The Veolia Environmental Trust, established in 1997, has given over £68m in grants. Funders are creating specific funding pots, from Greggs Foundation Small Environment Grant to the Big Give Green Match Fund. When the National Lottery Heritage Fund, which currently has a Green Recovery Challenge Fund, set its new objectives it included a requirement that projects seek to build long-term environment sustainability, expecting “projects to take the opportunity to create positive benefits for nature”. The John Ellerman Foundation recently appointed a Trustee with a specialist interest in environmental issues.
For charities working in conservation/the environment, there is an opportunity to secure funding through demonstrating real leadership and significant impact. However, in today’s funding landscape, all organisations need to address and be able to articulate their own impact on the environment.
What does this mean for fundraisers? Engage with and encourage your whole organisation to:
- Consider and reduce your organisation’s environmental impact. Look at use of water, energy and plastics; consider how staff, volunteer and service users travel and how you can support greener transport (e.g. cycle racks or home/hybrid working); review your recycling and waste management – could you go paper-free?
- Recognise any positive impact your core work/vision has – perhaps your organisation provides access to green spaces, or your youth club or church activities raise awareness about the environment.
- Identify opportunities to increase your impact and to support change. Could your build a community garden, create a pond or plant trees to enhance biodiversity? Does a new project offer the possibility to introduce more energy efficient heating/lighting systems? Can you reduce/eliminate single use plastics? Can you source local products in your café or shop to reduce food miles?
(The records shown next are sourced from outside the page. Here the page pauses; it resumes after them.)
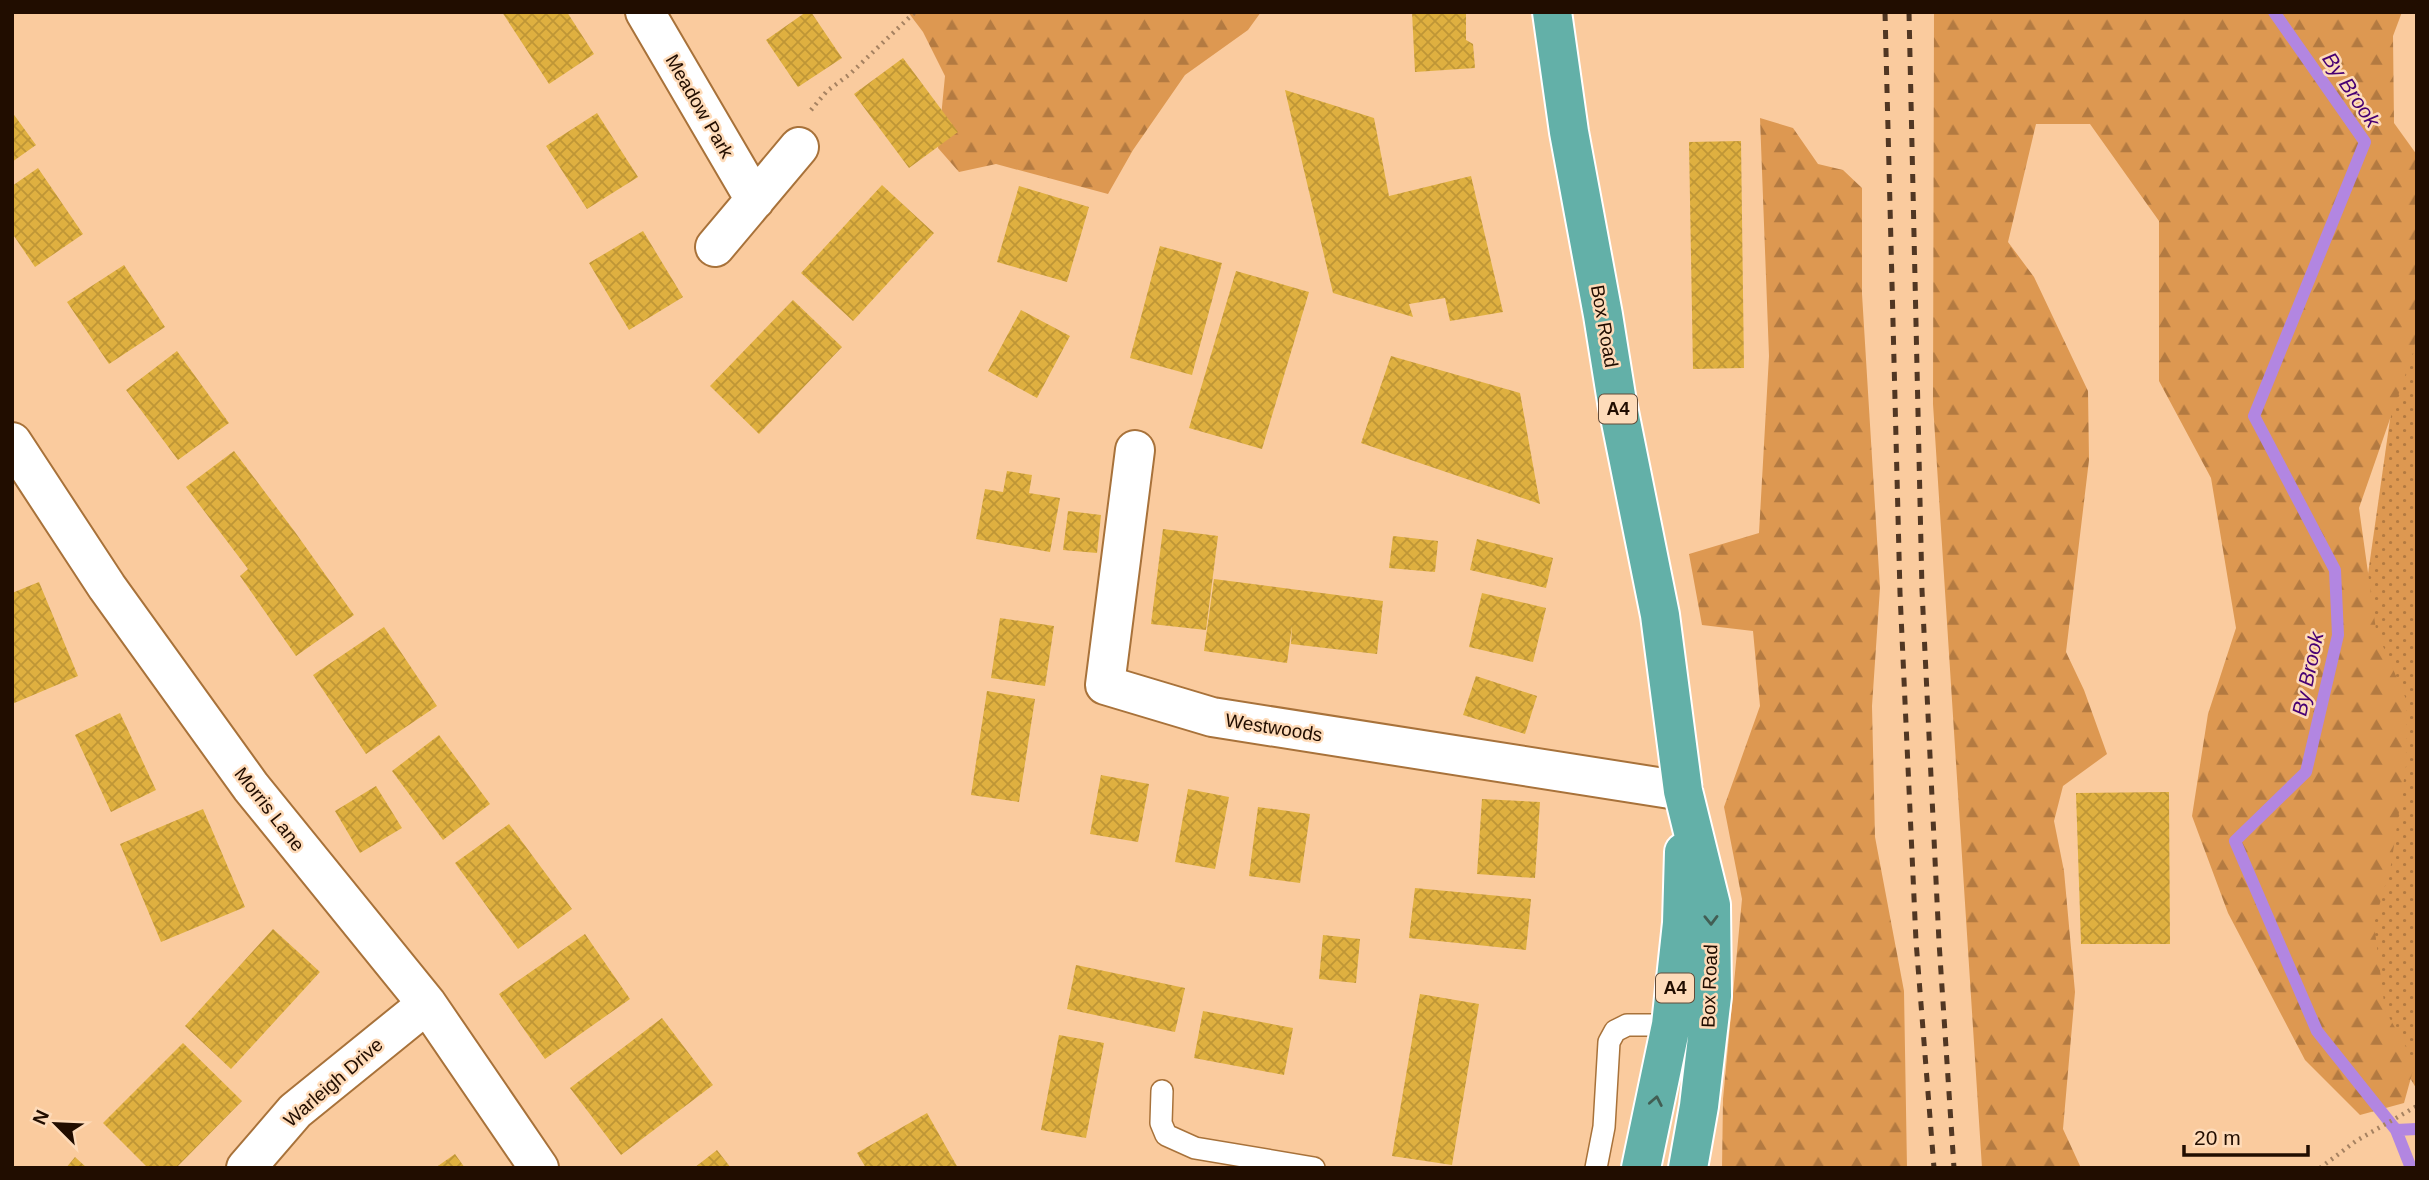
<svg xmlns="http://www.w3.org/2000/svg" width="2429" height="1180" font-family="Arial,sans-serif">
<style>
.grass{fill:url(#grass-dots)}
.forest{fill:url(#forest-firs)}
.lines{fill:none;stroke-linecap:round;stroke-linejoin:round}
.stream{stroke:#b286e1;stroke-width:12}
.building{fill:url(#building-cross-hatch)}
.service-casing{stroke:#a8723a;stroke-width:24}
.minor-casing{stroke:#a8723a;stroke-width:42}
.trunk-casing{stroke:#fff;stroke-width:42}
.path{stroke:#a68261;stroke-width:4.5;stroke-dasharray:2 5;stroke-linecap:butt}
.service{stroke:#fff;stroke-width:21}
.minor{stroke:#fff;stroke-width:38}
.trunk{stroke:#63b0a8;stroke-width:38}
.rail{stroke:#513723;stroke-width:5;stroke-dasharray:9 9;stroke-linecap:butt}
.oneway{stroke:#425e54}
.labels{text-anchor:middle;stroke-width:5;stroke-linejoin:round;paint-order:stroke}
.shield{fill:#fedbb9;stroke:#634b38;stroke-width:2}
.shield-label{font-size:18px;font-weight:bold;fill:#210d00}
.street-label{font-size:19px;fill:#210d00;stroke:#fedbb9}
.water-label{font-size:21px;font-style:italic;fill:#470073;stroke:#fedbb9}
</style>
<defs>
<pattern id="grass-dots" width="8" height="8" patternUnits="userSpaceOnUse" patternTransform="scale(1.75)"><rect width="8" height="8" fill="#dd9851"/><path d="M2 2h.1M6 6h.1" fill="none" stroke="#b37a41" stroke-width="1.8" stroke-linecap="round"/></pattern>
<pattern id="forest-firs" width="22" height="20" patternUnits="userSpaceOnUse" patternTransform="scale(1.75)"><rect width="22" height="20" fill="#dd9851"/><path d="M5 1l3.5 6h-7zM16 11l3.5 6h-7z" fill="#b37a41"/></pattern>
<pattern id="building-cross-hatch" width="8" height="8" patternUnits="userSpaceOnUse" patternTransform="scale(1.75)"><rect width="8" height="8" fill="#dfb040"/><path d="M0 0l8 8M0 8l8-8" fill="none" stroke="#bf9636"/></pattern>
</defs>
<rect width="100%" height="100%" fill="#facb9e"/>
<path class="grass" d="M2417,230V1087L2416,1088L2337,954L2361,623Z"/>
<path class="forest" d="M908,12H1261L1248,30L1185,75L1133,150L1108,194L996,164L959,172L938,148L945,76L923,32Z
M1934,12H2402L2393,36L2394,123L2417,155V329L2414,350L2359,508L2376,630L2406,699V766L2391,865L2374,924L2385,1010L2415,1063L2404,1103L2360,1115L2305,1060L2228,913L2192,816L2208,714L2236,628L2211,478L2159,381V221L2090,124H2036L2008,242L2034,277L2088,391L2089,460L2066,652L2084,690L2107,754L2063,786L2054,821L2064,871L2075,992L2063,1129L2081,1168H1982L1933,404Z
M1760,118L1793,128L1818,164L1843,170L1862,188V294L1880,588L1872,706L1875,837L1904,991L1907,1168H1722L1723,1099L1742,899L1724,807L1760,706L1753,631L1702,625L1689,554L1759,533L1769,356Z"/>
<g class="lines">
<path class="stream" d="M2274,12L2365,142L2254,416L2335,570L2338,635L2306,772L2235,841L2317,1031L2396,1130L2411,1168
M2396,1130L2417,1129"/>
</g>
<path class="building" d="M502,12H567L594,54L549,84Z
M806,12H811L842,58L798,87L766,40Z
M1412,12H1466V40L1473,44L1475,68L1415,72Z
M903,58L958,132L909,168L854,94Z
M1285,90L1374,118L1389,196L1471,176L1503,312L1450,321L1445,298L1409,304L1413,317L1333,293Z
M12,112L36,145L12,162Z
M597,113L638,177L587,209L546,146Z
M1741,141L1744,368L1693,369L1689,142Z
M38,168L83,234L35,267L12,233V186Z
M882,185L934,233L853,321L801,273Z
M1019,186L1089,207L1067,282L997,262Z
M643,231L683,297L629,330L589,263Z
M1160,246L1222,263L1192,375L1130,358Z
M124,265L165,327L109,364L67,302Z
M1236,271L1309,292L1262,449L1189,428Z
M793,300L842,347L759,434L710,386Z
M1021,310L1070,336L1037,398L988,371Z
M177,351L229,423L178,460L126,390Z
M1391,356L1520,393L1540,504L1361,443Z
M234,451L295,532L354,615L296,656L240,576L248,569L186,487Z
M1007,471L1032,475L1029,493L1060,498L1050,552L976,539L985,489L1003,492Z
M1068,511L1101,515L1097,553L1063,550Z
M1163,529L1218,536L1206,630L1151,624Z
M1393,536L1438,541L1435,572L1389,568Z
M1477,539L1553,558L1546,588L1470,570Z
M1214,579L1383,601L1377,654L1291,644L1292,626L1287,663L1204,651Z
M39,582L78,676L12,704V593Z
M1482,593L1546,608L1533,662L1469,647Z
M1000,618L1054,626L1045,686L991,678Z
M384,627L437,706L366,754L313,675Z
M1476,676L1537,696L1525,734L1463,715Z
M987,691L1035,699L1019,802L971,795Z
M120,713L156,790L111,812L75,735Z
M439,735L490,804L443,840L392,771Z
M1101,775L1149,784L1138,842L1090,834Z
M376,786L402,828L360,853L335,811Z
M1188,789L1229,797L1215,869L1175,862Z
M2169,792L2170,944H2081L2076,793Z
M1482,799L1540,802L1535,878L1477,874Z
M1258,807L1310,814L1300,883L1249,876Z
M203,809L245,907L161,942L120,844Z
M509,824L572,909L518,949L455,863Z
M1415,888L1531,899L1526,950L1409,938Z
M273,929L320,972L231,1069L185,1026Z
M585,934L630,999L545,1059L499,994Z
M1323,935L1360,939L1356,983L1319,979Z
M1076,965L1185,988L1175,1032L1067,1009Z
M1420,994L1479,1004L1452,1165L1392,1156Z
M1203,1011L1293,1028L1284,1075L1194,1058Z
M662,1018L713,1085L621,1155L570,1088Z
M1059,1035L1104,1043L1086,1138L1041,1130Z
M183,1043L242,1101L176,1168H148L103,1123Z
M927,1113L958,1168H866L857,1153Z
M717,1150L731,1168H694Z
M455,1154L465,1168H435Z
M75,1157L87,1168H66Z"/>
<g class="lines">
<defs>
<path id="service" d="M1162,1091L1161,1123L1166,1135L1195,1148L1314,1168
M1596,1168L1604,1127L1609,1042L1615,1031L1627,1025H1671"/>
<path id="minor" d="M645,12L755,200
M715,247L799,147
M12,442L107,587L251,787L427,1004L539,1168
M1135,450L1105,685L1212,717L1683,791
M246,1168L295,1111L427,1004"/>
<path id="trunk" d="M1552,12L1569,132L1603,315L1617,402L1660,615L1683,791L1711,905L1712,996L1699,1106L1688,1168
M1641,1168L1671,1025L1682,923L1684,852"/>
</defs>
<use href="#service" class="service-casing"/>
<use href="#minor" class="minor-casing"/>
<use href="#trunk" class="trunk-casing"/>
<path class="path" d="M811,110L827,91L850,74L915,12
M2320,1168L2356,1141L2417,1106"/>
<use href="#service" class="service"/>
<use href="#minor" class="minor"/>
<use href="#trunk" class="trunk"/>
<path class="rail" d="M1885,12L1900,593L1916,941L1934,1168
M1909,12L1922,590L1939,942L1954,1168"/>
</g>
<defs><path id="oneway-chevron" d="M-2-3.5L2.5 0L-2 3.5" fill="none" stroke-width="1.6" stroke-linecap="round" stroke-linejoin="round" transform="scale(1.75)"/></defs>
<g class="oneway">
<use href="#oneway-chevron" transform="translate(1711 920) rotate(89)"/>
<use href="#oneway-chevron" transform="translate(1656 1101) rotate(-79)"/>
</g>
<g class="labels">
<g class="shield">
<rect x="1599" y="394.5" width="38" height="29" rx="5"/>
<rect x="1656" y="973.5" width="38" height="29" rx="5"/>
</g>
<g class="shield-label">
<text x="1618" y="415">A4</text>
<text x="1675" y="994">A4</text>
</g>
<g class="street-label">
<text transform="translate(700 106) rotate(60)" y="7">Meadow Park</text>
<text transform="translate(1605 326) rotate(80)" y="7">Box Road</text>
<text transform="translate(1274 727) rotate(9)" y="7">Westwoods</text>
<text transform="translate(270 809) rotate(52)" y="7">Morris Lane</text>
<text transform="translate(1709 986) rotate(-88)" y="7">Box Road</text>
<text transform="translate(333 1082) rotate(-41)" y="7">Warleigh Drive</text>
</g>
<g class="water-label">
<text transform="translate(2351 90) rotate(56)" y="7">By Brook</text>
<text transform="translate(2308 674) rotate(-78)" y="7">By Brook</text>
</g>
</g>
<rect width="2429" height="1180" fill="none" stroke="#210d00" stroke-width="28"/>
<g transform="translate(56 1124) rotate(294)" stroke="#fedbb9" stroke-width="5" paint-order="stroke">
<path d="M0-5L12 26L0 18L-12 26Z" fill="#210d00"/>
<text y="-10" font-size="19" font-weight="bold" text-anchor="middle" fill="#210d00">N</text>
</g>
<path d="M2184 1145v10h124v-10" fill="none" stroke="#210d00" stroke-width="3.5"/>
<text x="2194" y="1145" font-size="21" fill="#210d00" stroke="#fedbb9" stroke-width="5" paint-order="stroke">20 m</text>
</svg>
Set SMART objectives to track change.
- Recognise the potential benefits and risks of not doing this. Prepare to convince your organisation by identifying any specific funding opportunities and showing examples where you’re required to have this information for applications.
- Lay the foundations to attract green giving, including from a new generation of donors. Millennials are an important and passionate group of donors who want action on large societal issues, including the environment. Interestingly, a Deloitte survey suggests the pandemic has reinforced their desire to drive positive change. They will become increasingly important in the coming years so ensure your organisation can show what you are doing and how green giving can make a difference.
For churches there are Eco Church awards to consider Bronze, silver and gold awards are presented to churches for environmental attainment across a wide range of areas, including care of buildings and churchyards, energy-saving, recycling, food and lifestyle, worship, preaching and teaching, engagement in communities and the wider world. You can find out more here.
Funders won’t expect you to do it all but will want to see you’ve considered what is possible for your organisation.